During more than five decades, pyridinium oximes have been developed as
therapeutic agents used in the medical treatment of poisoning with organophosphorus
compounds. Their mechanism of action is reactivation of acetylcholinesterase (AChE)
inhibited by organophosphorus agents. Organophosphorus compounds (OPC) are used
as pesticides and developed as warfare nerve agents such as tabun, soman, sarin, VX
and others. Exposure to even small amounts of an OPC can be fatal and death is usually
caused by respiratory failure resulting from paralysis of the diaphragm and intercostal
muscles, depression of the brain respiratory center, bronchospasm, and excessive
bronchial secretions. The mechanism of OPC poisoning involves phosphorylation of the
serine hydroxyl group at the active site of AChE leading to the inactivation of this
essential enzyme, which has an important role in neurotransmission. AChE inhibition
results in the accumulation of acetylcholine at cholinergic receptor sites, producing
continuous stimulation of cholinergic fibers throughout the central and peripheral
nervous systems. Presently, a combination of an antimuscarinic agent, e.g. atropine,
AChE reactivator such as one of the standard pyridinium oximes (pralidoxime,
trimedoxime, obidoxime, asoxime) and diazepam are used for the treatment of
organophosphate poisoning in humans.

- **Recorded data**:
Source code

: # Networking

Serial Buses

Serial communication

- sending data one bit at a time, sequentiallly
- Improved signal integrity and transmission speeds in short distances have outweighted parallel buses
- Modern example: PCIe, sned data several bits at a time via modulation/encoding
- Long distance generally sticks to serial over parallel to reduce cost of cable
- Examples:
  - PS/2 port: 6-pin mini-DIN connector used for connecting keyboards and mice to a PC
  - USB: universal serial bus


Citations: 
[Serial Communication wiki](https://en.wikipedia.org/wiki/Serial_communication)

- **Required actions**:
1. Could you transcribe the passage on pyridinium oximes, starting with "During more than" and going on through "of acetylcholinesterase (AChE)"?
2. Can you write the next part of the passage on pyridinium oximes and organophosphorus poisoning, picking up after its final sentence?
None of the data is needed here.

- **Answers below**:
1.
During more than five decades, pyridinium oximes have been developed as
therapeutic agents used in the medical treatment of poisoning with organophosphorus
compounds. Their mechanism of action is reactivation of acetylcholinesterase (AChE)

2.
Despite enormous efforts devoted to synthesis and development of new pyridinium
oximes as potential antidotes against poisoning with OPC, only four compounds are
used in human medicine so far. However, they differ in their activity in poisoning with
warfare nerve agents and pesticides and there is still no universal broad-spectrum oxime
capable of protecting against all known OPC. This article reviews the latest data on
structure-activity relationship of pyridinium oximes including their efficacy in treatment
of poisoning with organophosphorus compounds.
Keywords: Acetylcholinesterase, asoxime, atropine, cyclosarin, diazepam, HI-6, HLö-
7, LüH-6, methoxime, MMB-4, obidoxime, organophosphorus compounds, PAM-
2, pralidoxime, pyridinium oximes, sarin, soman, tabun, TMB-4, trimedoxime, VX.